Researchers have noted that a set of genes involved in cellular oxygen use, energy production and damage from oxidation can increase or decrease lifespans of organisms.
Researchers at Concordia University in Montreal, Canada, have identified a secret to aging in yeast cells that could be targeted to improve health and extend life.
The research team was able to uncover a distinct set of genes in yeast cells that can slow or increase the aging process.
“We’re the first to provide evidence for the existence of genetic mechanisms that limit lifespan,” Vladimir Titorenko, biology professor at the Concordia University Faculty of Arts and Science and author of the study, said in a press release.
Researchers exposed yeast to lithocholic acid, an anti-aging natural molecule Titorenko discovered in a prior study. The exposed yeast created long-lived yeast mutants they called “yeast centenarians.”
The mutant yeast cells lived five times longer than the normal yeast cells because their mitochondria, the part of the cell that produces respiration and energy, used more oxygen and made more energy than normal yeast. The mutant yeast centenarians were more resistant to oxidative damage, which causes aging.
“This confirms that lithocholic acid, which occurs naturally in the environment, can not only delay yeast aging but can also force the evolution of exceptionally long-lived yeast,” Titorenko said, who added that these findings could apply to humans as well.
The study was published in the journal Frontiers in Genetics.
This got me interested in lithocholic acid.
Lithocholic acid, also known as 3α-hydroxy-5β-cholan-24-oic acid or LCA, is a bile acid that acts as a detergent to solubilize fats for absorption. Bacterial action in the colon produces LCA from chenodeoxycholic acid by reduction of the hydroxyl functional group at carbon-7 in the “B” ring of the steroid framework.

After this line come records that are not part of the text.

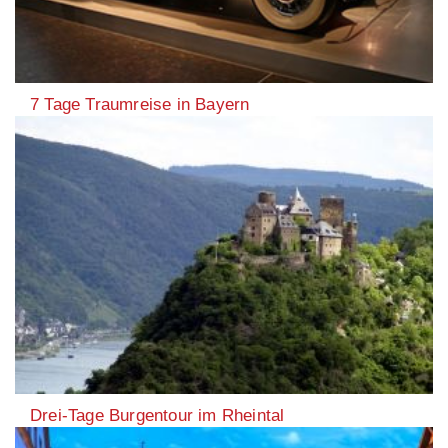
7 Tage Traumreise in Bayern
Drei-Tage Burgentour im Rheintal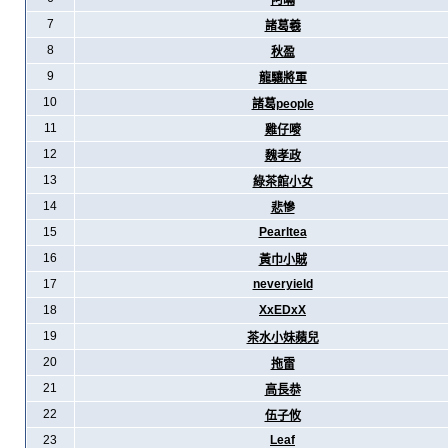
阿暪
7
諸葛羲
8
秋盈
9
龍驤將軍
10
諸葛people
11
雞仔嘜
12
魏孝政
13
綠茶館小女
14
悲慘
15
Pearltea
16
黃巾小賊
17
neveryield
18
XxEDxX
19
茶水小妹蘋兒
20
拖雷
21
高長恭
22
伍子攸
23
Leaf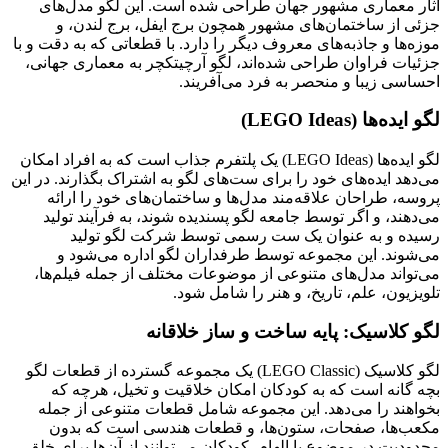
آثار معماری مشهور جهان طراحی شده است. این لگو مدل‌های
جزئی از ساختمان‌های مشهور همچون برج ایفل، برج لندن، و
موزه‌ها و جاذبه‌های معروف دیگر را دارد. با قطعاتی که به دقت و با
جزئیات فراوان طراحی شده‌اند، لگو آرچیتکچر به معماری جهانی،
احساسی زیبا و منحصر به فرد می‌آفریند.
لگو ایده‌ها (LEGO Ideas)
لگو ایده‌ها (LEGO Ideas) یک پلتفرم جذاب است که به افراد امکان
می‌دهد ایده‌های خود را برای ست‌های لگو به اشتراک بگذارند. در این
پروسه، طراحان علاقه‌مند مدل‌ها و ساختمان‌های خود را ارائه
می‌دهند، و اگر توسط جامعه لگو پسندیده شوند، به فرآیند تولید
رسیده و به عنوان یک ست رسمی توسط شرکت لگو تولید
می‌شوند. این مجموعه توسط طرفداران لگو اداره می‌شود و
می‌تواند مدل‌های متنوعی از موضوعات مختلف از جمله فیلم‌ها،
تلویزیون، علم، تاریخ، و هنر را شامل شود.
لگو کلاسیک: پایه ساخت و ساز خلاقانه
لگو کلاسیک (LEGO Classic) یک مجموعه گسترده از قطعات لگو
بچه گانه است که به کودکان امکان خلاقیت و تخیل، هرچه که
بخواهند را می‌دهد. این مجموعه شامل قطعات متنوعی از جمله
مکعب‌ها، صفحات، ستون‌ها، و قطعات هندسی است که بدون
محدودیت در موضوع یا الهام، کودکان می‌توانند از آن‌ها برای خلق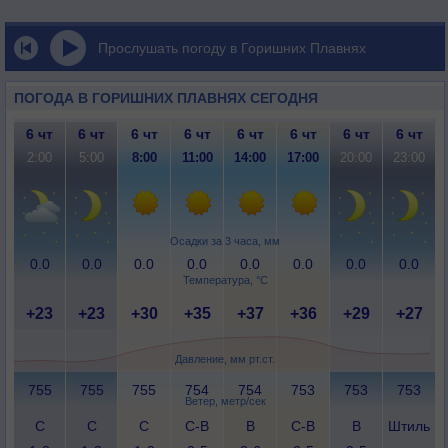
Прослушать погоду в Горишних Плавнях
ПОГОДА В ГОРИШНИХ ПЛАВНЯХ СЕГОДНЯ
6 чт
6 чт
6 чт
6 чт
6 чт
6 чт
6 чт
6 чт
2:00
5:00
8:00
11:00
14:00
17:00
20:00
23:00
Осадки за 3 часа, мм
0.0
0.0
0.0
0.0
0.0
0.0
0.0
0.0
Температура, °C
+23
+23
+30
+35
+37
+36
+29
+27
Давление, мм рт.ст.
755
755
755
754
754
753
753
753
Ветер, метр/сек
С
С
С
С-В
В
С-В
В
Штиль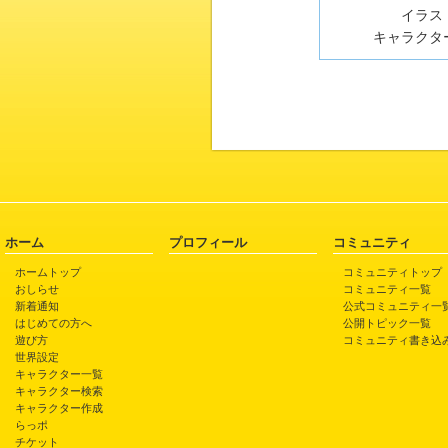
イラスト
キャラクター
ホーム
プロフィール
コミュニティ
ホームトップ
コミュニティトップ
おしらせ
コミュニティ一覧
新着通知
公式コミュニティ一
はじめての方へ
公開トピック一覧
遊び方
コミュニティ書き込
世界設定
キャラクター一覧
キャラクター検索
キャラクター作成
らっポ
チケット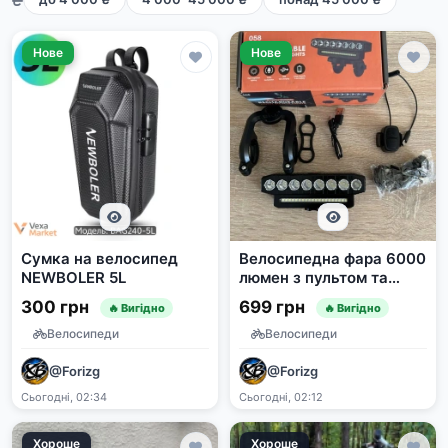
Нове
Нове
Сумка на велосипед
Велосипедна фара 6000
NEWBOLER 5L
люмен з пультом та
сигналом
300 грн
699 грн
🔥 Вигідно
🔥 Вигідно
Велосипеди
Велосипеди
@Forizg
@Forizg
Сьогодні, 02:34
Сьогодні, 02:12
Хороше
Хороше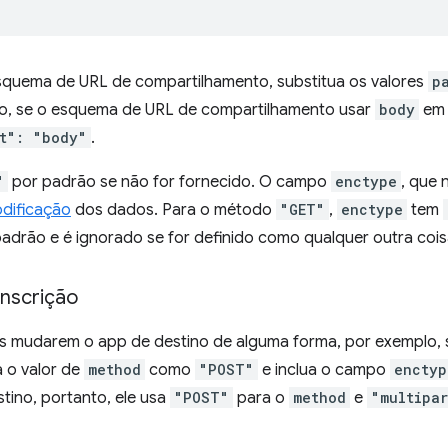
 esquema de URL de compartilhamento, substitua os valores
p
plo, se o esquema de URL de compartilhamento usar
body
em 
t": "body"
.
"
por padrão se não for fornecido. O campo
enctype
, que 
odificação
dos dados. Para o método
"GET"
,
enctype
tem
drão e é ignorado se for definido como qualquer outra cois
inscrição
s mudarem o app de destino de alguma forma, por exemplo,
a o valor de
method
como
"POST"
e inclua o campo
enctyp
ino, portanto, ele usa
"POST"
para o
method
e
"multipa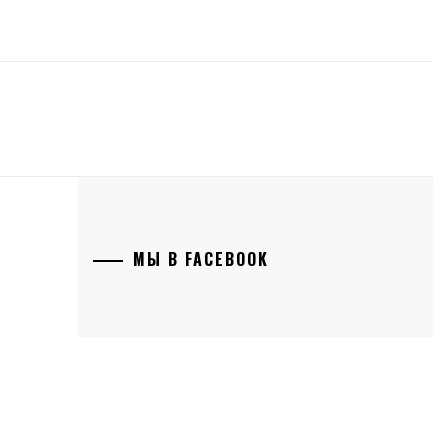
МЫ В FACEBOOK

It has been implicated in human and experimental animal carcinogenesis. Preliminary in vitro research suggests that LCA selectively kills neuroblastoma cells, while sparing normal neuronal cells and is cytotoxic to numerous other malignant cell types at physiologically relevant concentrations.
Dietary fiber can bind to lithocholic acid and aid in its excretion in stool; as such, fiber can protect against colon cancer.
LCA (and LCA acetate and LCA propionate) can activate the vitamin D receptor without raising calcium levels as much as vitamin D itself.
Other research suggests this bile acid could prevent prostate cancer.
LCA inhibits the proliferation of androgen-dependent (AD) LNCaP prostate cancer cells
Certain foods like dandelion root increase natural bile production.
Bitter artichoke, Cynara cardunculus, also known as cardoon, traditionally recommended by herbalists to stimulate appetite, relieve nausea and improve liver function, increases bile secretion by up to 150 percent. Bitter artichoke has also been shown to reduce abdominal pain, bloating and constipation. Native to the Mediterranean, bitter artichoke is related to the globe artichoke and has a mild, artichoke-like flavor. However, instead of the flower bud, the stalk of the plant is eaten.
To live longer, avoid cancer. Lithocholic can help there.
In a report published in the International Journal of Molecular Sciences, Vladimir Titorenko, a professor of biology at Concordia, and his colleagues show that lithocholic acid, a bile acid produced in the liver, is particularly effective in killing cancer cells.
For the study, the research team tested thousands of chemicals found in the body with the help of a robot and discovered more than 20 that could delay the aging process, something inevitably linked to cancer.
Most effective was lithocholic acid. When entering a cancer cell, the acid goes to “energy factories” called mitochondria and then sends molecular signals that lead to the cells’ demise.
It not only helped slow the aging process but also had an anti-tumour effect, killing cells of breast, prostate and neuroblastoma cancer — in a petri dish, that is.
Indeed, these results aren’t applicable to humans — yet. Titorenko performed the first round of studies using yeast because the ways aging progresses, and the ways it can be delayed by some diets, are similar in both yeast and humans.
“Various cancers are associated with aging — the older you get, the more instances we see of diseases like breast and prostate cancer — so studying how diet can slow that aging process is important,” says Titorenko, who holds a Concordia Research Chair in genomics, cell biology and aging.
In collaboration with Thomas Sanderson from the INRS-Institut Armand-Frappier in Laval, Titorenko is now testing whether the same bile acid can delay the development of prostate cancer in laboratory mice.
If those trials confirm the anti-tumour effect of lithocholic acid, the hope is that it will have a similar effect in human patients, along with the possibility of slowing the human aging process in general.
The study progresses the fundamental knowledge of how to naturally slow down aging of non-cancerous cells as well as how to kill cancer cells.